Bounding box prediction data

━━━━━━━━━━━━━━━━━━━━

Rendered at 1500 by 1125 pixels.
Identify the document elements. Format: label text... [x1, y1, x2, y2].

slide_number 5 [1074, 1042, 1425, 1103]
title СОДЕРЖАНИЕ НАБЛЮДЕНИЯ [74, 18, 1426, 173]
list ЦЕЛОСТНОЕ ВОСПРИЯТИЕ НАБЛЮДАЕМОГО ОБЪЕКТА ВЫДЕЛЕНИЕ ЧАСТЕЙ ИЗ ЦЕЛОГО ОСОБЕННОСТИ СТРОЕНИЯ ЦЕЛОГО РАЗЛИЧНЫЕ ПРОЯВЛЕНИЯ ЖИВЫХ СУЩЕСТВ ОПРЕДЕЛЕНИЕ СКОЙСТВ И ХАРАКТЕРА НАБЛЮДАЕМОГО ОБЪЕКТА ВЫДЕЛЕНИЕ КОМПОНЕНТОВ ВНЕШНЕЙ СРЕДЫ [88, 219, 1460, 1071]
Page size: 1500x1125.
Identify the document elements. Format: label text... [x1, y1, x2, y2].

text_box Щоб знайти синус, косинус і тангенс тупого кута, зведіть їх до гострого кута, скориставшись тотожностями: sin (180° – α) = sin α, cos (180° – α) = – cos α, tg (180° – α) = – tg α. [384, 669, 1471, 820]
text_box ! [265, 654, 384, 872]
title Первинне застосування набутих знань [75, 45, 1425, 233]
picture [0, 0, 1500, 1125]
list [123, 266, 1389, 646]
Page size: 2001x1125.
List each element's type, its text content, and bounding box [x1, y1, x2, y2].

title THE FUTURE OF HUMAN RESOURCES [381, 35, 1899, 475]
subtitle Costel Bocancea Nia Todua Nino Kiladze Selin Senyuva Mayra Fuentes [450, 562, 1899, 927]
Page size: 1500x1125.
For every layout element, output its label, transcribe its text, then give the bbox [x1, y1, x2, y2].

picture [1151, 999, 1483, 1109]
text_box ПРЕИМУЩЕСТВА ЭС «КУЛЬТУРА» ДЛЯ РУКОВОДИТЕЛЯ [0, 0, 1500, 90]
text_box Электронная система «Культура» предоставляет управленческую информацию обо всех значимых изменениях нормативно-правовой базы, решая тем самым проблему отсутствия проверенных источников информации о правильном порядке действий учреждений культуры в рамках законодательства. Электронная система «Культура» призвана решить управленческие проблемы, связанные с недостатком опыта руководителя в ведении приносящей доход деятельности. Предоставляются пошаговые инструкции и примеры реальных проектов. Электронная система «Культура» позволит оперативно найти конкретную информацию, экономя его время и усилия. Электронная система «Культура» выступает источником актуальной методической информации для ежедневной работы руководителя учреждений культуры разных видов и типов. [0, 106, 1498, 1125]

━━━━━━━━━━━━━━━━━━━━

▶ **WHAT IS BEING ASKED**:
Print all the records precisely.

▶ **FINISHED TASK**:
Rendered at 1500 by 1125 pixels.
Identify the document elements. Format: label text... [x1, y1, x2, y2].

slide_number 5 [1074, 1042, 1425, 1103]
title СОДЕРЖАНИЕ НАБЛЮДЕНИЯ [74, 18, 1426, 173]
list ЦЕЛОСТНОЕ ВОСПРИЯТИЕ НАБЛЮДАЕМОГО ОБЪЕКТА ВЫДЕЛЕНИЕ ЧАСТЕЙ ИЗ ЦЕЛОГО ОСОБЕННОСТИ СТРОЕНИЯ ЦЕЛОГО РАЗЛИЧНЫЕ ПРОЯВЛЕНИЯ ЖИВЫХ СУЩЕСТВ ОПРЕДЕЛЕНИЕ СКОЙСТВ И ХАРАКТЕРА НАБЛЮДАЕМОГО ОБЪЕКТА ВЫДЕЛЕНИЕ КОМПОНЕНТОВ ВНЕШНЕЙ СРЕДЫ [88, 219, 1460, 1071]
Page size: 1500x1125.
Identify the document elements. Format: label text... [x1, y1, x2, y2].

text_box Щоб знайти синус, косинус і тангенс тупого кута, зведіть їх до гострого кута, скориставшись тотожностями: sin (180° – α) = sin α, cos (180° – α) = – cos α, tg (180° – α) = – tg α. [384, 669, 1471, 820]
text_box ! [265, 654, 384, 872]
title Первинне застосування набутих знань [75, 45, 1425, 233]
picture [0, 0, 1500, 1125]
list [123, 266, 1389, 646]
Page size: 2001x1125.
List each element's type, its text content, and bounding box [x1, y1, x2, y2].

title THE FUTURE OF HUMAN RESOURCES [381, 35, 1899, 475]
subtitle Costel Bocancea Nia Todua Nino Kiladze Selin Senyuva Mayra Fuentes [450, 562, 1899, 927]
Page size: 1500x1125.
For every layout element, output its label, transcribe its text, then give the bbox [x1, y1, x2, y2].

picture [1151, 999, 1483, 1109]
text_box ПРЕИМУЩЕСТВА ЭС «КУЛЬТУРА» ДЛЯ РУКОВОДИТЕЛЯ [0, 0, 1500, 90]
text_box Электронная система «Культура» предоставляет управленческую информацию обо всех значимых изменениях нормативно-правовой базы, решая тем самым проблему отсутствия проверенных источников информации о правильном порядке действий учреждений культуры в рамках законодательства. Электронная система «Культура» призвана решить управленческие проблемы, связанные с недостатком опыта руководителя в ведении приносящей доход деятельности. Предоставляются пошаговые инструкции и примеры реальных проектов. Электронная система «Культура» позволит оперативно найти конкретную информацию, экономя его время и усилия. Электронная система «Культура» выступает источником актуальной методической информации для ежедневной работы руководителя учреждений культуры разных видов и типов. [0, 106, 1498, 1125]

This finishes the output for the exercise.